A stint in the hospital and turning to God for help with UTI

 Labor Day Monday, we went to the ER after a week of reoccurring UTI discomfort. Sometimes I felt I was getting a hold of it with D-Mannose, over the counter products like AZO, cranberry juice. and good-ole' Shaklee Alfalfa. I would take Advil occasionally. The week before, I knew I had an infection but by the time I got in to be tested, I had cleared it with all the measures I know.  So how many times do I go back? Keep in mind, I had just finished my 3rd antibiotic. It is scary to think I have an infection with chemo. I haven't really traveled this way before.

When I was explaining what's been going on to the ER doc, I was so out of breath that you would have thought I'd just run there. I told him I had no idea why I was having such a hard time talking. They took lots of blood tests and shocked me when the doc poked in his head to tell me I was being admitted. For a UTI?!?

It turns out, they tagged me as septic. The shortness of breath and a white blood cell count of .1, when it should be at least 1.4 - along with an infection I can't seem to beat, gave me that designation. I guess shortness of breath is a symptom of the low white cell count.

They started me on a daily shot of something that works like Neulasta to get my bones to spit out more neutrofils (part of the white blood cells). By day Tuesday, they were getting visibly worried because the count was only .2. Keep in mind, I got Neulasta after chemo that is supposed to guard us from this whole thing.

All the while, they are monitoring and supplementing for things that were way low like potassium. 

They nurses were great but it is yukky in the hospital. The take blood and give more and more meds, the food wasn't great, and they treated me like a very sick person. That was a first for me.

Eating was especially hard because I also had a painful yeast-type infection in my mouth. They kept treating it 4 times daily with a drug you "swish and swallow" but I am still dealing with remnants of it. It's hard to brush and eat. And my taste buts are really off now because of chemo.

I've lost 30 lbs since going into the hospital the first time for in-patient chemo July 11. It feels good to have my normal face back and the inflammation all over my body is much better. My ankles and wrists and fingers are all as small they've ever been. 

By the 3rd day in the hospital, they had given me quite a bit of IV Antibiotics but I would still feel symptoms of the UTI periodically. We celebrated when the neutrofil count was 1.4. I could tell they were relieved. My own system was now at a point that it could fight bacterial infection alongside the antibiotics. I spent a day feeling pretty good with no UTI symptoms. 

They sent me home the 4th day with Augmentin, because the culture of the infection reacted to it. I'm in scary waters, though. There are essentially no other options but to put me in the hospital for IV antibiotics if I come down with more UTIs because I am allergic to sulfa drugs and others antibiotics reportedly are not strong enough. 

My first night home, I could feel the yukky feeling coming on. I literally got on my knees and turned this over to God.  I asked to wake up feeling good. I told him of my fears and what the doctors had said (as if he didn't know). I needed (need) his help and surrender it all. Believe me, I have prayed all along and I am so grateful for so many who have, and do, pray for me. But this was different. I am at the end of my rope and I need hope. Lo and behold, I slept great and woke feeling no UTI symptoms. I am so so grateful. I only have 1 more Augmentin. I just know the UTI is completely healed. Thank you, Lord! Thank you.

■ ■ ■ ■

**WHAT IS EXPECTED:**
Do the following statements agree with the post about a hospital stay for a UTI? Answer yes or no for each, quoting the words of the post that decide it.
1. The writer was tagged as septic.
2. The writer was sent home on the third day.
3. The writer is allergic to sulfa drugs.
The records that come next are from a separate source, not from this post.

■ ■ ■ ■

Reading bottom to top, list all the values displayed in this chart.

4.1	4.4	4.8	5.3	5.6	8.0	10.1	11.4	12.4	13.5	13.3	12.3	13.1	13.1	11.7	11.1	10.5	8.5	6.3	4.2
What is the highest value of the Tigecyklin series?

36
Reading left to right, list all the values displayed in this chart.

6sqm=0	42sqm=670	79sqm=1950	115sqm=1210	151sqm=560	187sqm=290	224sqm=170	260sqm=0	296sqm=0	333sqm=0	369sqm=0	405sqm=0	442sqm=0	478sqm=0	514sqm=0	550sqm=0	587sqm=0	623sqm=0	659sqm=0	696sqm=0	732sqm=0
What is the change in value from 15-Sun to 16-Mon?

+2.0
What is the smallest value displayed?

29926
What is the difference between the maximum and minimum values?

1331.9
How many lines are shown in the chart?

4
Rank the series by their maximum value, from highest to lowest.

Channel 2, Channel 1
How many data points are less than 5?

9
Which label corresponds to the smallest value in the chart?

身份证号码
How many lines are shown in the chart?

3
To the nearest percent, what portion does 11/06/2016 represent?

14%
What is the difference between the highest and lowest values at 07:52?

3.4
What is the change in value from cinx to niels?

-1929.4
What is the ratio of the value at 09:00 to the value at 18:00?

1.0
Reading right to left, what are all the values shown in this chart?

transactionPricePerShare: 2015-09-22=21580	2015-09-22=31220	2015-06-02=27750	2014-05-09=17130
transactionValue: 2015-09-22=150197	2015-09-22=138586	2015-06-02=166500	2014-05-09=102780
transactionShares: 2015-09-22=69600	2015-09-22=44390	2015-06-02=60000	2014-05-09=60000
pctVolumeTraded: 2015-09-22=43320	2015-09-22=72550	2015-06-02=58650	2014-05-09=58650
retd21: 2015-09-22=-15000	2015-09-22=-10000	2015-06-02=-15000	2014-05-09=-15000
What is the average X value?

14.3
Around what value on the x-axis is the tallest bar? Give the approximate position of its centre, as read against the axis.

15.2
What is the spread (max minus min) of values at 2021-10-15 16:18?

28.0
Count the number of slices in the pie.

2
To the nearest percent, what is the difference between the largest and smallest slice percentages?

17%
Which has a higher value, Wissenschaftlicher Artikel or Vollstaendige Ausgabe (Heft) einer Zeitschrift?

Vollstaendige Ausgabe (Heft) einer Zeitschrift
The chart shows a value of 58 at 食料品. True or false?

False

■ ■ ■ ■

**YOUR RESPONSE:**
1. Yes: "It turns out, they tagged me as septic."
2. No: "They sent me home the 4th day with Augmentin"
3. Yes: "because I am allergic to sulfa drugs"